Dataset items
____________

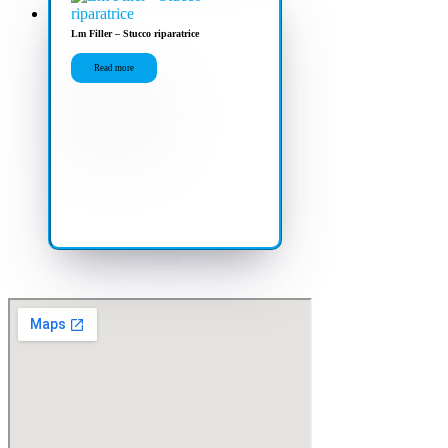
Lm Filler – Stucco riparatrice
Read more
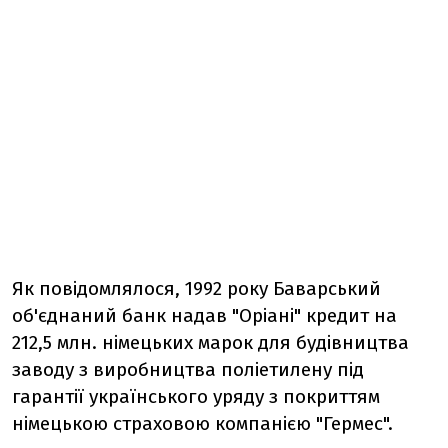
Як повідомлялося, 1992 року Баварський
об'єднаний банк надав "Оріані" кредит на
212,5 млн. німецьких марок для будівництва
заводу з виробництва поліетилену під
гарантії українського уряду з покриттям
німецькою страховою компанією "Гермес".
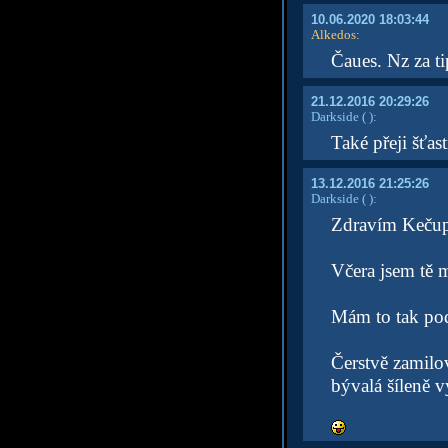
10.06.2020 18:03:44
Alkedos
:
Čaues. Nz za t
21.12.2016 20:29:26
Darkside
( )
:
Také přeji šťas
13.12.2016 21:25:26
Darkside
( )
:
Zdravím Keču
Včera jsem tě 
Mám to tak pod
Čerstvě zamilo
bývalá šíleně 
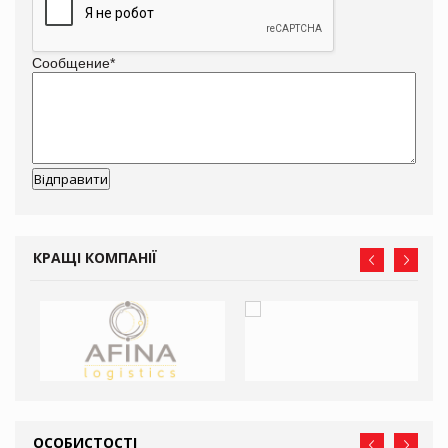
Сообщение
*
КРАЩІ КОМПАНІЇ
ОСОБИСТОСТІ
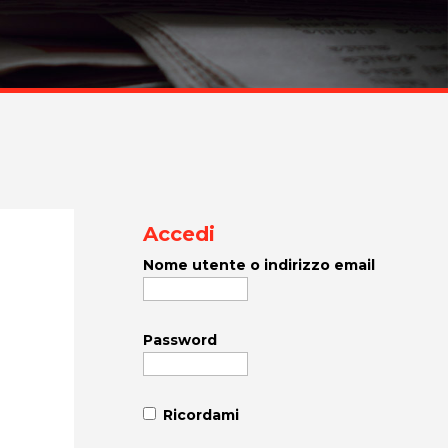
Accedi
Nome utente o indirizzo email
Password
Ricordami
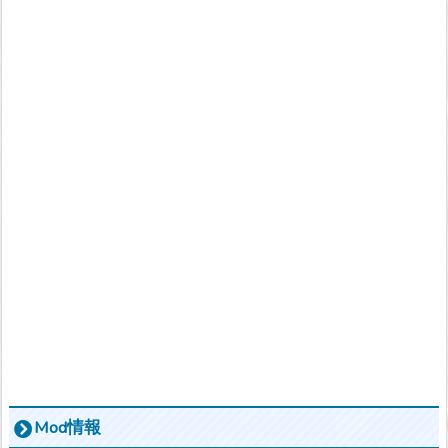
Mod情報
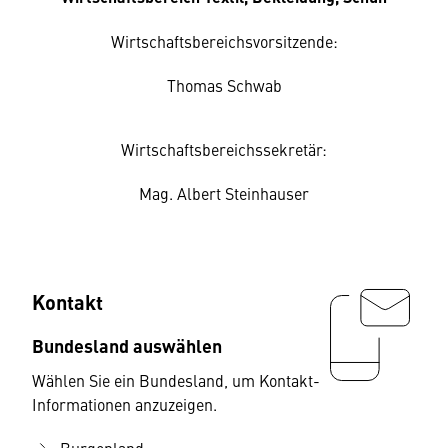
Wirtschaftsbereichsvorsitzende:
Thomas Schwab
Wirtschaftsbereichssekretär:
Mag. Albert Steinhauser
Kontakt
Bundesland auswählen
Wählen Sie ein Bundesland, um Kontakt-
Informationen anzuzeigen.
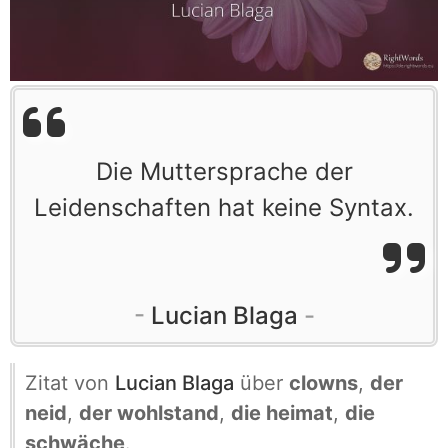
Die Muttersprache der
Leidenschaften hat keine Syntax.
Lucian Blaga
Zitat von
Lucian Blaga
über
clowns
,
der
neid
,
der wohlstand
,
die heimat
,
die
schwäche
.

____________

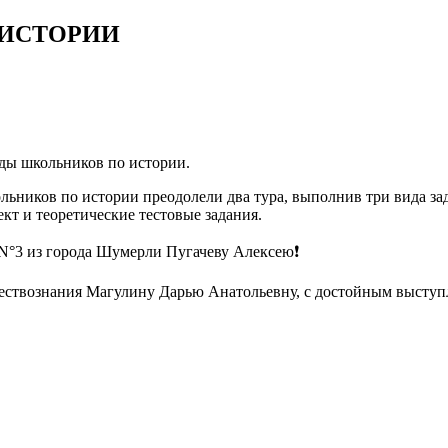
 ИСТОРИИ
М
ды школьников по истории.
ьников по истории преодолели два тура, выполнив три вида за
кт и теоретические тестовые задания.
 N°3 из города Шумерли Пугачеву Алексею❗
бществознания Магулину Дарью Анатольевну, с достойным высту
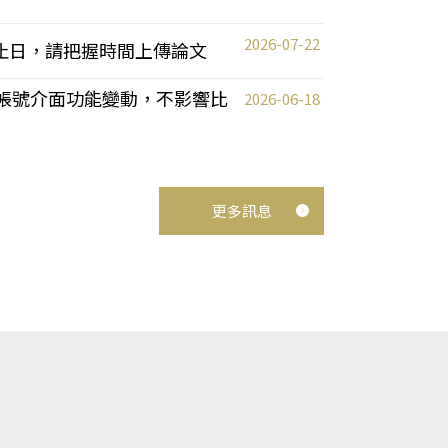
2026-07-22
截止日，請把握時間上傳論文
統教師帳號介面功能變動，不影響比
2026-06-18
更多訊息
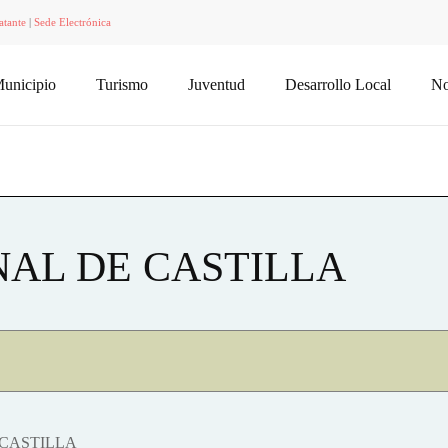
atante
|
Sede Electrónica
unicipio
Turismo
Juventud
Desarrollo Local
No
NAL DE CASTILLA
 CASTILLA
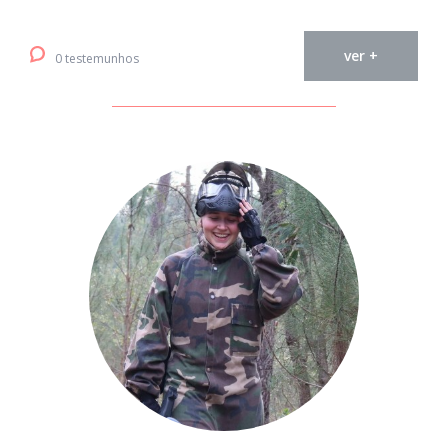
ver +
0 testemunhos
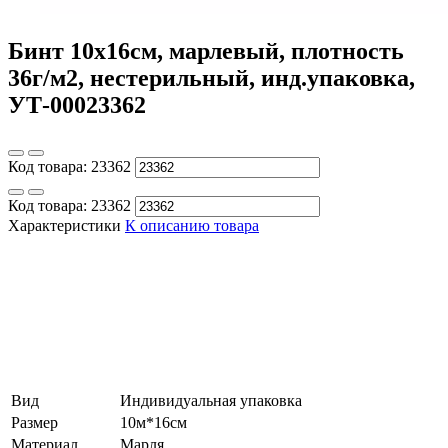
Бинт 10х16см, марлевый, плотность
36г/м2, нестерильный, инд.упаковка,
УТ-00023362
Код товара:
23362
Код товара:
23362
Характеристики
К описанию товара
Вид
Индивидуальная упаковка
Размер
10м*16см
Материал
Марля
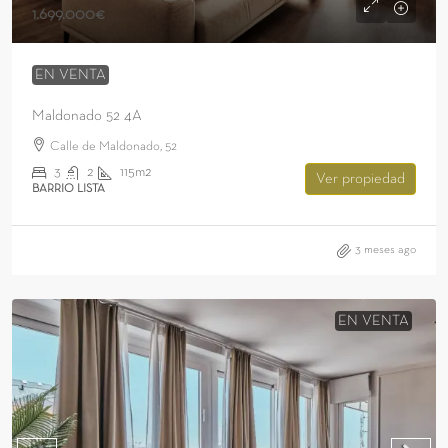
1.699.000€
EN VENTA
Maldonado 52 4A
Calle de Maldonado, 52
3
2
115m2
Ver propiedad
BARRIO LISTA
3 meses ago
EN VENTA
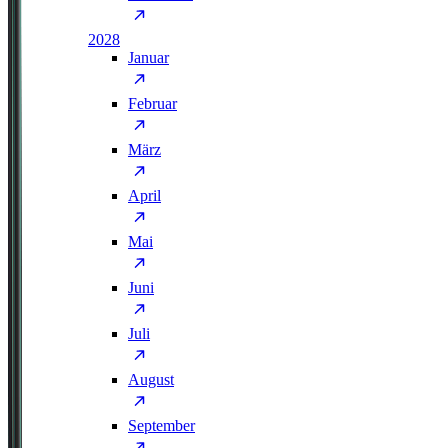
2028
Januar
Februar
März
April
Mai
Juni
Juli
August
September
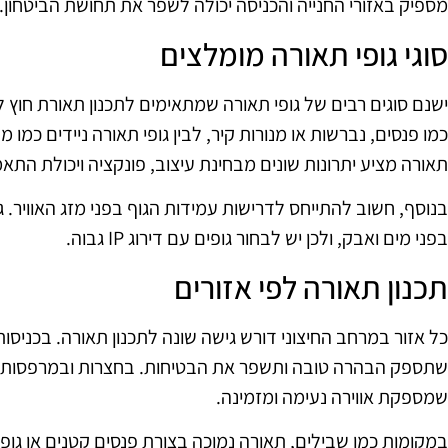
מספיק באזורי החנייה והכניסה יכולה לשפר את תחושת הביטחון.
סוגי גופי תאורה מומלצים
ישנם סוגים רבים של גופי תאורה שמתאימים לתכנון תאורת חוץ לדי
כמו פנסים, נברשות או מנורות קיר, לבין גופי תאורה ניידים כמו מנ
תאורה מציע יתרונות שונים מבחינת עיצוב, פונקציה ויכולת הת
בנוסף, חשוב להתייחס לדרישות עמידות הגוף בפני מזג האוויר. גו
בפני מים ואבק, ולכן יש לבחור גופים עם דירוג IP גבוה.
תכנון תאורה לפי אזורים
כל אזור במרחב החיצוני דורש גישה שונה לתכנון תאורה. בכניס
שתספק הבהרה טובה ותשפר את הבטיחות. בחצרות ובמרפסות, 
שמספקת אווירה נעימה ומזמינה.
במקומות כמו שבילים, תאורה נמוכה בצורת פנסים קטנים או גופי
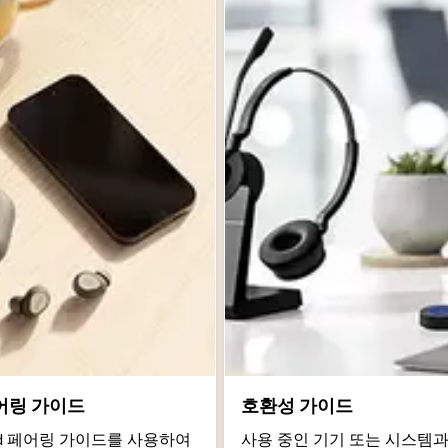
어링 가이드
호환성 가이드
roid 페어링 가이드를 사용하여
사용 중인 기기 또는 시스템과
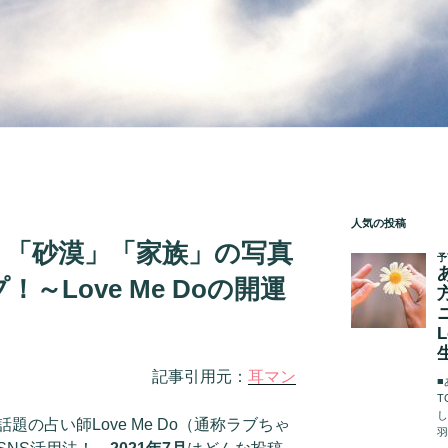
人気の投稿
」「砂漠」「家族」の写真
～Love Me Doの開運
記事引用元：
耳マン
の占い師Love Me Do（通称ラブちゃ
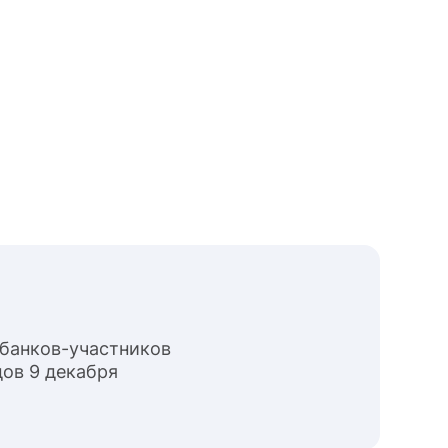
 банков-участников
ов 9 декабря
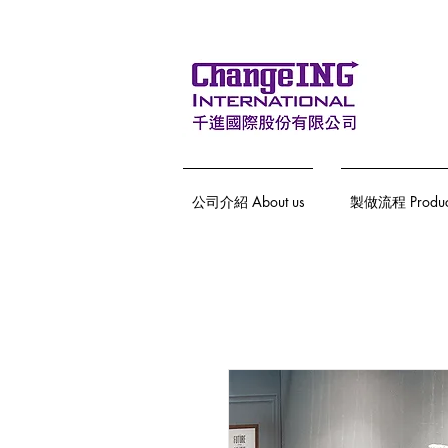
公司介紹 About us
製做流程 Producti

____________

## [YOUR ASSIGNMENT]
Pull out the lines of the records from the one containing "банков-участников" through the one containing "製做流程 Producti", both included, and reproduce them word for word. Leave the pictures out of the answer.

## [SOLUTION BELOW]
 банков-участников
ов 9 декабря
公司介紹 About us
製做流程 Producti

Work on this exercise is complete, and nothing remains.